▶ [Task description] Go through the records below and copy out every line that contains the word "DSUB".

*** Records shown ***

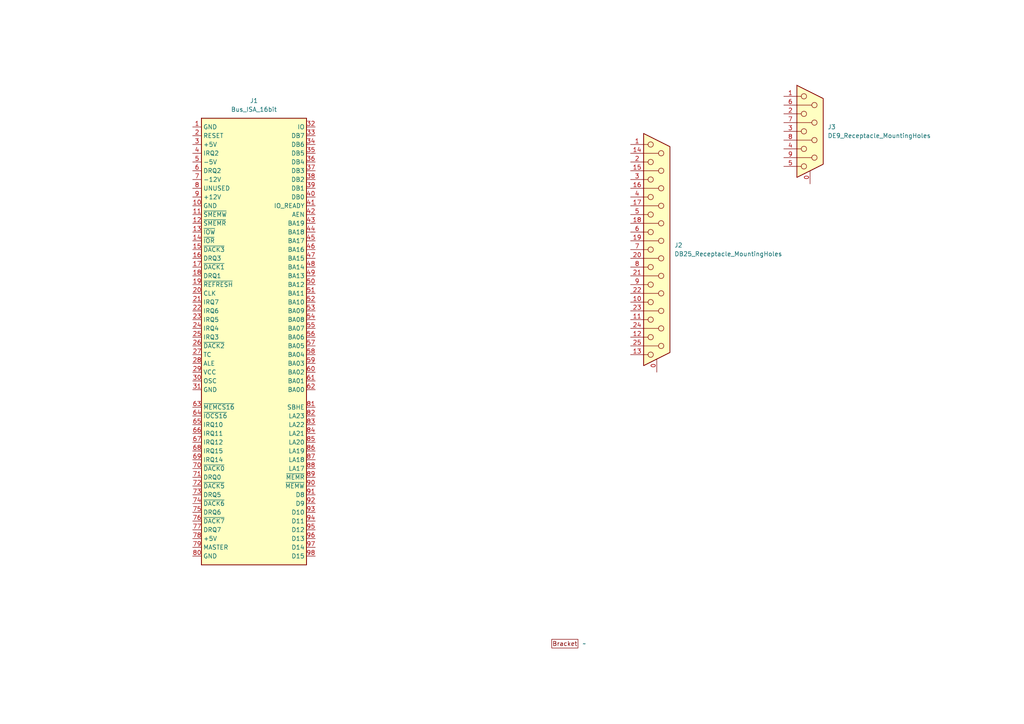
<source format=kicad_sch>
(kicad_sch
	(version 20231120)
	(generator "eeschema")
	(generator_version "8.0")
	(uuid "c4dfd9b2-d574-417c-9499-e52b1d483baa")
	(paper "A4")
	
	(symbol
		(lib_id "Connector:DE9_Receptacle_MountingHoles")
		(at 234.95 38.1 0)
		(unit 1)
		(exclude_from_sim no)
		(in_bom yes)
		(on_board yes)
		(dnp no)
		(fields_autoplaced yes)
		(uuid "63d5e1f4-df2e-457b-94d5-82a819d0e5a3")
		(property "Reference" "J3"
			(at 240.03 36.8299 0)
			(effects
				(font
					(size 1.27 1.27)
				)
				(justify left)
			)
		)
		(property "Value" "DE9_Receptacle_MountingHoles"
			(at 240.03 39.3699 0)
			(effects
				(font
					(size 1.27 1.27)
				)
				(justify left)
			)
		)
		(property "Footprint" "Connector_Dsub:DSUB-9_Female_Horizontal_P2.77x2.84mm_EdgePinOffset4.94mm_Housed_MountingHolesOffset4.94mm"
			(at 234.95 38.1 0)
			(effects
				(font
					(size 1.27 1.27)
				)
				(hide yes)
			)
		)
		(property "Datasheet" "~"
			(at 234.95 38.1 0)
			(effects
				(font
					(size 1.27 1.27)
				)
				(hide yes)
			)
		)
		(property "Description" "9-pin female receptacle socket D-SUB connector, Mounting Hole"
			(at 234.95 38.1 0)
			(effects
				(font
					(size 1.27 1.27)
				)
				(hide yes)
			)
		)
		(pin "8"
			(uuid "247ae6d7-b78f-442d-adaf-4fecd75a0f40")
		)
		(pin "0"
			(uuid "206dd67c-3047-4abb-98ed-c1d595f402c7")
		)
		(pin "7"
			(uuid "8203b6b4-2f41-4901-a3c8-3e1a7444b7e1")
		)
		(pin "6"
			(uuid "90cdfa94-b3ce-4350-af93-11d200becb1d")
		)
		(pin "5"
			(uuid "4e78bc1b-4aa7-42cb-9c21-4ed40d5a0608")
		)
		(pin "3"
			(uuid "26b58e38-9706-48dc-a3ad-e6201ffe6e3c")
		)
		(pin "9"
			(uuid "0c91c9d9-1eb1-4999-8d58-c7e23510d741")
		)
		(pin "4"
			(uuid "8467d9c2-168b-4878-a0bc-4c1beb13a36b")
		)
		(pin "1"
			(uuid "426a0851-8060-450b-88f6-d0e7c1f77618")
		)
		(pin "2"
			(uuid "a3fc1f73-d22a-49d9-b4e3-ad03084b2e52")
		)
		(instances
			(project ""
				(path "/c4dfd9b2-d574-417c-9499-e52b1d483baa"
					(reference "J3")
					(unit 1)
				)
			)
		)
	)
	(symbol
		(lib_id "pc-parts:9202")
		(at 163.83 186.69 0)
		(unit 1)
		(exclude_from_sim no)
		(in_bom yes)
		(on_board yes)
		(dnp no)
		(fields_autoplaced yes)
		(uuid "827b728c-f041-4c0f-a95c-cbff2e16fa3f")
		(property "Reference" "BRACKET1"
			(at 163.83 186.69 0)
			(effects
				(font
					(size 1.27 1.27)
				)
				(hide yes)
			)
		)
		(property "Value" "~"
			(at 168.91 186.69 0)
			(effects
				(font
					(size 1.27 1.27)
				)
				(justify left)
			)
		)
		(property "Footprint" "pc-parts:PC_BRACKET_ISA_KEYSTONE_9200_Rev1_1"
			(at 163.83 186.69 0)
			(effects
				(font
					(size 1.27 1.27)
				)
				(hide yes)
			)
		)
		(property "Datasheet" ""
			(at 163.83 186.69 0)
			(effects
				(font
					(size 1.27 1.27)
				)
				(hide yes)
			)
		)
		(property "Description" ""
			(at 163.83 186.69 0)
			(effects
				(font
					(size 1.27 1.27)
				)
				(hide yes)
			)
		)
		(instances
			(project ""
				(path "/c4dfd9b2-d574-417c-9499-e52b1d483baa"
					(reference "BRACKET1")
					(unit 1)
				)
			)
		)
	)
	(symbol
		(lib_id "Connector:DB25_Receptacle_MountingHoles")
		(at 190.5 72.39 0)
		(unit 1)
		(exclude_from_sim no)
		(in_bom yes)
		(on_board yes)
		(dnp no)
		(fields_autoplaced yes)
		(uuid "ac0b937e-09a3-4223-b6b7-9d59653d15ec")
		(property "Reference" "J2"
			(at 195.58 71.1199 0)
			(effects
				(font
					(size 1.27 1.27)
				)
				(justify left)
			)
		)
		(property "Value" "DB25_Receptacle_MountingHoles"
			(at 195.58 73.6599 0)
			(effects
				(font
					(size 1.27 1.27)
				)
				(justify left)
			)
		)
		(property "Footprint" "Connector_Dsub:DSUB-25_Female_Horizontal_P2.77x2.84mm_EdgePinOffset4.94mm_Housed_MountingHolesOffset4.94mm"
			(at 190.5 72.39 0)
			(effects
				(font
					(size 1.27 1.27)
				)
				(hide yes)
			)
		)
		(property "Datasheet" "~"
			(at 190.5 72.39 0)
			(effects
				(font
					(size 1.27 1.27)
				)
				(hide yes)
			)
		)
		(property "Description" "25-pin female receptacle socket D-SUB connector, Mounting Hole"
			(at 190.5 72.39 0)
			(effects
				(font
					(size 1.27 1.27)
				)
				(hide yes)
			)
		)
		(pin "0"
			(uuid "bd36ff43-da9e-4cae-9d78-72ea7a1d12a2")
		)
		(pin "18"
			(uuid "54ff2611-c457-41c2-9802-0b6748cd55db")
		)
		(pin "25"
			(uuid "e8be0927-5749-492b-a7cd-c95702127376")
		)
		(pin "5"
			(uuid "5ad8935a-bca9-49e3-9ca4-791ceab1ec74")
		)
		(pin "17"
			(uuid "e228a292-a9b6-4393-b705-9c41167e93b6")
		)
		(pin "13"
			(uuid "176acd74-6d63-40d2-bcbc-f6d8287c916b")
		)
		(pin "11"
			(uuid "6edf765d-81e6-43a3-a692-bf793487dac4")
		)
		(pin "12"
			(uuid "b8676234-52fb-4400-ba5d-0654b0e63e53")
		)
		(pin "23"
			(uuid "8aef8ebe-4390-4f96-8c6c-ee6a722c9729")
		)
		(pin "7"
			(uuid "07a84800-cb4c-4fde-8197-b60f639c858c")
		)
		(pin "19"
			(uuid "d4dac4b3-f030-4b42-a020-ce9235f7ef83")
		)
		(pin "24"
			(uuid "7802ab7e-a193-41a1-8675-9a0c0ffc9116")
		)
		(pin "8"
			(uuid "115af4af-3ee2-40f1-9dbd-c9df1468198f")
		)
		(pin "14"
			(uuid "850b4bae-8ae8-4f66-9582-d1aa9cb92b13")
		)
		(pin "4"
			(uuid "5119c9c2-446e-4ef1-a9c3-56e23af3ccd0")
		)
		(pin "20"
			(uuid "b7e0f303-26d3-40b7-80a5-1a09d8c26652")
		)
		(pin "2"
			(uuid "a9ab736b-f2d7-47f2-bd08-46367300fd36")
		)
		(pin "16"
			(uuid "3dd34ba3-0c2f-4975-9996-f488147ce3fb")
		)
		(pin "6"
			(uuid "d3c7bc12-f070-4876-8833-761cbb55684c")
		)
		(pin "22"
			(uuid "ac69817b-eb56-4386-b682-792b6dfacf38")
		)
		(pin "3"
			(uuid "b5070b0a-9d20-4d78-b5ed-a39bd7e27998")
		)
		(pin "10"
			(uuid "afed0cb8-8a9c-4b0b-900a-0f2de4916550")
		)
		(pin "9"
			(uuid "630a8d53-1815-4d6d-b281-efd9a22126d0")
		)
		(pin "21"
			(uuid "5354a9c6-89aa-44d5-ae2f-ea327bdfb96e")
		)
		(pin "1"
			(uuid "6adf2b46-dad4-425a-938b-694f29fd34f1")
		)
		(pin "15"
			(uuid "793dc72a-73ac-4003-8d43-f5df29169212")
		)
		(instances
			(project ""
				(path "/c4dfd9b2-d574-417c-9499-e52b1d483baa"
					(reference "J2")
					(unit 1)
				)
			)
		)
	)
	(symbol
		(lib_id "Connector:Bus_ISA_16bit")
		(at 73.66 100.33 0)
		(unit 1)
		(exclude_from_sim no)
		(in_bom yes)
		(on_board yes)
		(dnp no)
		(fields_autoplaced yes)
		(uuid "f1b57882-5dd3-4c29-b317-12ed5b9d1671")
		(property "Reference" "J1"
			(at 73.66 29.21 0)
			(effects
				(font
					(size 1.27 1.27)
				)
			)
		)
		(property "Value" "Bus_ISA_16bit"
			(at 73.66 31.75 0)
			(effects
				(font
					(size 1.27 1.27)
				)
			)
		)
		(property "Footprint" "Connector_PCBEdge:BUS_AT"
			(at 73.66 99.06 0)
			(effects
				(font
					(size 1.27 1.27)
				)
				(hide yes)
			)
		)
		(property "Datasheet" "https://en.wikipedia.org/wiki/Industry_Standard_Architecture"
			(at 73.66 99.06 0)
			(effects
				(font
					(size 1.27 1.27)
				)
				(hide yes)
			)
		)
		(property "Description" "16-bit ISA-AT bus connector"
			(at 73.66 100.33 0)
			(effects
				(font
					(size 1.27 1.27)
				)
				(hide yes)
			)
		)
		(pin "20"
			(uuid "3ed6252c-1742-47e6-ab5d-4f2ab2d6afe8")
		)
		(pin "69"
			(uuid "78f839af-18b2-4e53-95e1-3677debe3662")
		)
		(pin "64"
			(uuid "b2b05184-c770-4fa1-97ee-583715fac556")
		)
		(pin "2"
			(uuid "356e54ef-a02f-4b9c-a482-169c73e5f3d0")
		)
		(pin "52"
			(uuid "10c73f7b-a6cf-4337-b74e-d4a02db2aa85")
		)
		(pin "56"
			(uuid "9f0beb06-18a0-4c40-b9f9-8c70fe7c3a2d")
		)
		(pin "71"
			(uuid "434540fa-4a7d-42e9-a98a-53b35c9e2b15")
		)
		(pin "75"
			(uuid "06a85245-f534-4210-aa20-f0af2891bc9a")
		)
		(pin "54"
			(uuid "7bcb01f2-4a5c-4409-9af3-9fdbc97a34ef")
		)
		(pin "68"
			(uuid "662c54a0-5b6c-407c-88d1-0c4e590eff5e")
		)
		(pin "3"
			(uuid "139e725c-c5a6-4647-b439-954d10ed6b32")
		)
		(pin "80"
			(uuid "5fed2623-d216-4b2c-b643-547ad1c9a408")
		)
		(pin "60"
			(uuid "ee0a6315-a329-4ba7-b645-808e0eaf1882")
		)
		(pin "17"
			(uuid "d5983349-e71f-4630-8590-d1d643785e12")
		)
		(pin "45"
			(uuid "c4d95f38-e869-4e06-b2d9-7354361e5985")
		)
		(pin "63"
			(uuid "7a73dd81-4c3c-4993-b2d4-4d5b9a1721d0")
		)
		(pin "66"
			(uuid "8130dad7-0754-4193-97b0-f0c9c020a1f5")
		)
		(pin "72"
			(uuid "f54b0267-0925-4802-8429-b01e41a8c622")
		)
		(pin "74"
			(uuid "c1efa9b9-1a2f-4a13-8aab-85af42544d45")
		)
		(pin "67"
			(uuid "ab31c068-20d8-4fcf-b924-2b9fcf47da43")
		)
		(pin "91"
			(uuid "c10a3ea9-5340-4bd9-83b4-89bea803d234")
		)
		(pin "96"
			(uuid "604f9981-2c05-49b2-a969-94257ea5493a")
		)
		(pin "95"
			(uuid "34de9c81-3c4b-4ae7-92d6-f0aefcb14035")
		)
		(pin "48"
			(uuid "a6f9426f-95e2-4ad5-b323-8f129cb9a287")
		)
		(pin "21"
			(uuid "d1386c88-c092-472e-a069-b15265fcca30")
		)
		(pin "23"
			(uuid "24dea061-7462-43fc-9863-0df6c3205657")
		)
		(pin "65"
			(uuid "fa4a1d68-6b9c-4ffa-86c3-18057432a8e4")
		)
		(pin "6"
			(uuid "ae7990ec-f975-405b-b2ff-666ddba2589e")
		)
		(pin "70"
			(uuid "ce2c61c0-7bc0-42ba-88b5-1df98ddee363")
		)
		(pin "89"
			(uuid "4db32ec1-04bf-41d5-b91c-a9a218d95475")
		)
		(pin "39"
			(uuid "eb456bfb-31a0-4830-8208-39989b626b01")
		)
		(pin "77"
			(uuid "7d07d5ce-f91c-4f09-b010-a2848c0d672b")
		)
		(pin "18"
			(uuid "45983ed5-4bb8-497e-a03b-9ba7379ee7b3")
		)
		(pin "94"
			(uuid "07558485-498e-4ace-9b5a-c2ddf7aea0f6")
		)
		(pin "73"
			(uuid "6727a379-5f69-48c3-85af-94f279a23e0a")
		)
		(pin "61"
			(uuid "5e0fa2e9-7fb6-4310-8240-403c76f82b1a")
		)
		(pin "90"
			(uuid "583870da-b91b-47d5-9522-111392afbbaf")
		)
		(pin "62"
			(uuid "27186020-ac2e-4f27-b39e-ce4a30ec158d")
		)
		(pin "59"
			(uuid "1f006edb-8f48-4739-85aa-45e7701d5ff0")
		)
		(pin "93"
			(uuid "f74b9713-ea77-49bf-a66d-54f3b48377d0")
		)
		(pin "76"
			(uuid "ee58b050-2273-491f-a1f6-47c3177e2712")
		)
		(pin "92"
			(uuid "af805422-c8c1-4863-a252-15439cd7bd81")
		)
		(pin "79"
			(uuid "d3b00b2c-0d5a-44c4-8087-78726d8e784d")
		)
		(pin "49"
			(uuid "b6a11962-38bc-4bb6-a4d8-88a3c31e87c1")
		)
		(pin "42"
			(uuid "6b4b91d3-b259-4b7f-91dc-d7d611750a2c")
		)
		(pin "12"
			(uuid "67b6e5af-62de-4501-b11f-8eb2d2beb25e")
		)
		(pin "22"
			(uuid "b09a5607-b713-4b63-831f-a433d9c6b721")
		)
		(pin "19"
			(uuid "92f614ee-cb77-4c3b-bdc4-d9992abcc02e")
		)
		(pin "35"
			(uuid "7ced4942-e0b4-40ea-8e07-72c05d54a818")
		)
		(pin "31"
			(uuid "ab616be3-cf2d-47ab-b9e2-84d01c688a3e")
		)
		(pin "43"
			(uuid "79f3c99c-ea57-4134-9a77-3eea0665598d")
		)
		(pin "78"
			(uuid "e4f6ebaa-cf70-4918-a9da-753e74ff06de")
		)
		(pin "44"
			(uuid "5910c4e9-e559-48e3-a7f7-3fe3dd97f534")
		)
		(pin "37"
			(uuid "7ae7c59b-30f0-4daf-b878-7dd73508fc0a")
		)
		(pin "33"
			(uuid "6742df1c-0006-4be3-862c-b8792ed2043e")
		)
		(pin "30"
			(uuid "81d551b5-00e8-43d8-93ee-44656f4a6409")
		)
		(pin "83"
			(uuid "d34dcbb4-19fd-4e56-9b2f-e00e108d8174")
		)
		(pin "34"
			(uuid "0302579e-c01e-4d02-9d2f-b9d20c83f58d")
		)
		(pin "40"
			(uuid "ce13bf91-8de0-45b9-b52c-50e67f4b144c")
		)
		(pin "10"
			(uuid "c2a5b1e1-4aad-48ee-bdcf-77ca8cca54d7")
		)
		(pin "51"
			(uuid "92ef707d-9d77-457c-9fe5-1cde117181b8")
		)
		(pin "8"
			(uuid "9d9e73c4-414f-4363-a6e8-cff13eb07b7f")
		)
		(pin "14"
			(uuid "8b7f4bfd-f72e-4cbb-811b-ee1cf658a7ed")
		)
		(pin "53"
			(uuid "06fc42cf-0663-4f9a-8818-f61747929ca4")
		)
		(pin "27"
			(uuid "abbea6b6-ed39-44cb-ac4c-48246af468b0")
		)
		(pin "41"
			(uuid "3d7bed7c-4d01-4f6c-93ed-a62dd79aa50a")
		)
		(pin "1"
			(uuid "14876b91-ac49-4194-a846-7393fee80a89")
		)
		(pin "86"
			(uuid "e1111b0e-fb87-44f8-8940-8ae1ee95720e")
		)
		(pin "87"
			(uuid "150056a4-3a26-406e-9206-7398982675c5")
		)
		(pin "84"
			(uuid "d8bb03cc-8b31-4f30-ac82-4a992830e2f9")
		)
		(pin "46"
			(uuid "a3a93aac-98e7-4742-a9aa-7acf65867c30")
		)
		(pin "9"
			(uuid "51c82b08-6ac1-41f9-a2a4-baf231720d7b")
		)
		(pin "5"
			(uuid "ca422a80-1ba4-4a6a-9fdb-cf7874177ce1")
		)
		(pin "55"
			(uuid "35af57e0-2d30-41f2-94ac-869d96c6ec2f")
		)
		(pin "47"
			(uuid "428751a9-35d9-47bc-9a0a-45e531f1446c")
		)
		(pin "97"
			(uuid "44273202-d1a8-4819-809f-6795b872e193")
		)
		(pin "4"
			(uuid "ab9f02a4-7e56-4ed8-af75-084c0f86d9c7")
		)
		(pin "15"
			(uuid "ebf9c93a-69ee-4217-b8e9-9b01b47d5119")
		)
		(pin "25"
			(uuid "05a468d2-33f0-40a3-b0c9-22046bfa2808")
		)
		(pin "32"
			(uuid "dfe863db-ed6d-4363-83e2-81504d75bfc3")
		)
		(pin "26"
			(uuid "6fdf1a71-0b8d-4db0-b078-1456bb8edfea")
		)
		(pin "58"
			(uuid "f67a6788-e58c-4494-bdae-1c9e04ec8480")
		)
		(pin "50"
			(uuid "7eba1adc-d9de-4ac8-8b6b-39e2f070cecf")
		)
		(pin "81"
			(uuid "e7de3e4a-9bda-409a-80fd-d64d6d1ccfb4")
		)
		(pin "82"
			(uuid "a58bceb7-43fb-44b1-a2cc-18ce409fff1c")
		)
		(pin "29"
			(uuid "18834909-60b7-4698-ad18-39137cb745cb")
		)
		(pin "98"
			(uuid "7e72569d-24aa-4d5f-aa11-85536c269984")
		)
		(pin "36"
			(uuid "00c448dd-3a0d-4885-86e0-6c6d65123b83")
		)
		(pin "85"
			(uuid "9169b50a-d5c7-4c5d-80d7-5d79390c06be")
		)
		(pin "88"
			(uuid "87835fa6-ee1b-4d7f-b5fb-00f4efad8ebd")
		)
		(pin "24"
			(uuid "0b901e68-567a-4b49-a9e7-db15b0ed3d8d")
		)
		(pin "13"
			(uuid "c0ddc68f-f0dd-40c2-91d8-e204d112ef3e")
		)
		(pin "57"
			(uuid "f1c14111-3fee-4606-8bbe-7b51fba10b68")
		)
		(pin "16"
			(uuid "a3d3d52d-82fc-4f5c-b3a0-245ee30b12f9")
		)
		(pin "7"
			(uuid "ddac14b0-64c0-4610-8368-07ed68ec5843")
		)
		(pin "38"
			(uuid "a272708a-9d2d-476d-b8e9-73bd0b308c7c")
		)
		(pin "28"
			(uuid "96aae4f3-2893-45e7-b569-278492f1f2ed")
		)
		(pin "11"
			(uuid "8048931b-02ab-4822-aea3-f3d6305a95a3")
		)
		(instances
			(project ""
				(path "/c4dfd9b2-d574-417c-9499-e52b1d483baa"
					(reference "J1")
					(unit 1)
				)
			)
		)
	)
	(sheet_instances
		(path "/"
			(page "1")
		)
	)
)

</source>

***

▶ [Task answer]
		(property "Footprint" "Connector_Dsub:DSUB-9_Female_Horizontal_P2.77x2.84mm_EdgePinOffset4.94mm_Housed_MountingHolesOffset4.94mm"
		(property "Footprint" "Connector_Dsub:DSUB-25_Female_Horizontal_P2.77x2.84mm_EdgePinOffset4.94mm_Housed_MountingHolesOffset4.94mm"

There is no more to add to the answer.